The days of using a traditional password to verify your identity for MasterCard online payments are numbered.
The credit card company has confirmed at Mobile World Congress in Barcelona that it plans to accept selfies and fingerprints as an alternative to passwords. MasterCard has already tested these biometric checks during a trial in the US and Netherlands last year, and now an actual rollout of the new system is planned for this summer in the UK, US, and Canada.
The new system will also come to the Netherlands, Belgium, Spain, Italy, France, Germany, Switzerland, Norway, Sweden, Finland, and Denmark. To use the system, MasterCard said customers in those countries will have to download an app to their PC, tablet, or phone. They will also need to provide their credit card details for online purchases, according to the BBC.
The system will only kick in should a further authentication check be required. Customers may be asked to look at their phone's camera or use the phone's fingerprint sensor to verify their identity instead of manually enter a traditional password. To protect customers against fraud however, MasterCard will require them to blink into their camera when taking a selfie.
Such a small action should prove they aren't holding up a photo.
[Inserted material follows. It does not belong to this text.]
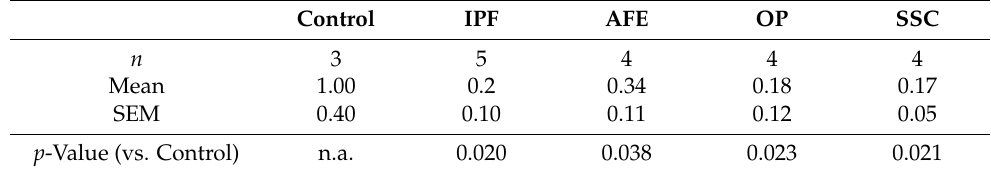
Table 4. PLK2 gene expression in different human pulmonary fibrosis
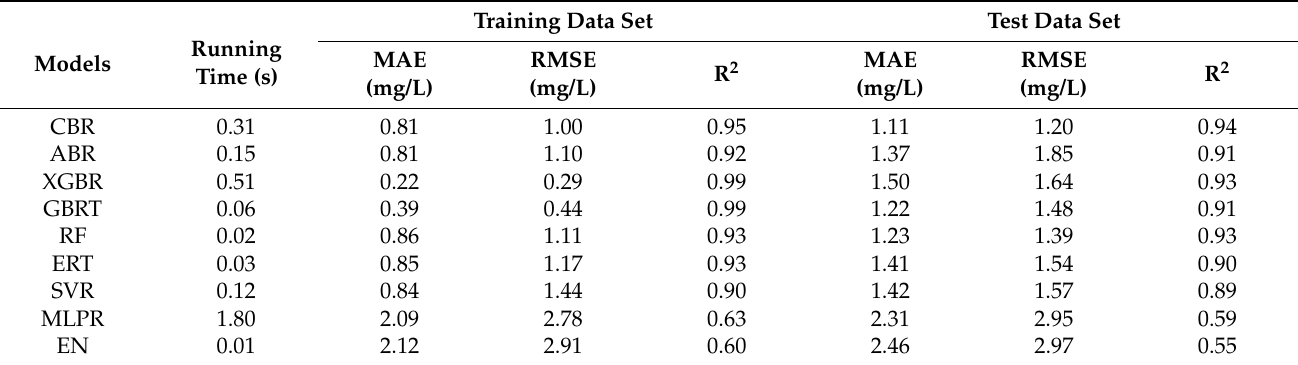
Table 5. Experimental results of SS (mg/L) using different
Keep in mind both Microsoft's Windows 10 and Google's Android operating systems already let users unlock their devices by looking at their cameras. Mobile wallets like Apple Pay, Samsung Pay, and Android Pay have also allowed customers to authorise payments with their fingerprints for awhile now.
Several critics have warned that facial scans and fingerprint data can be compromised. Nevertheless, MasterCard stressed that it feels confident in its security mechanisms. For instance, the company said facial scans and fingerprint data will not be transmitted during transactions, thus reducing the chance of such data being intercepted, stolen, or used by hackers.
So it's probably only a matter of time before biometric checks are widely accepted and used everywhere - not just by credit card firms.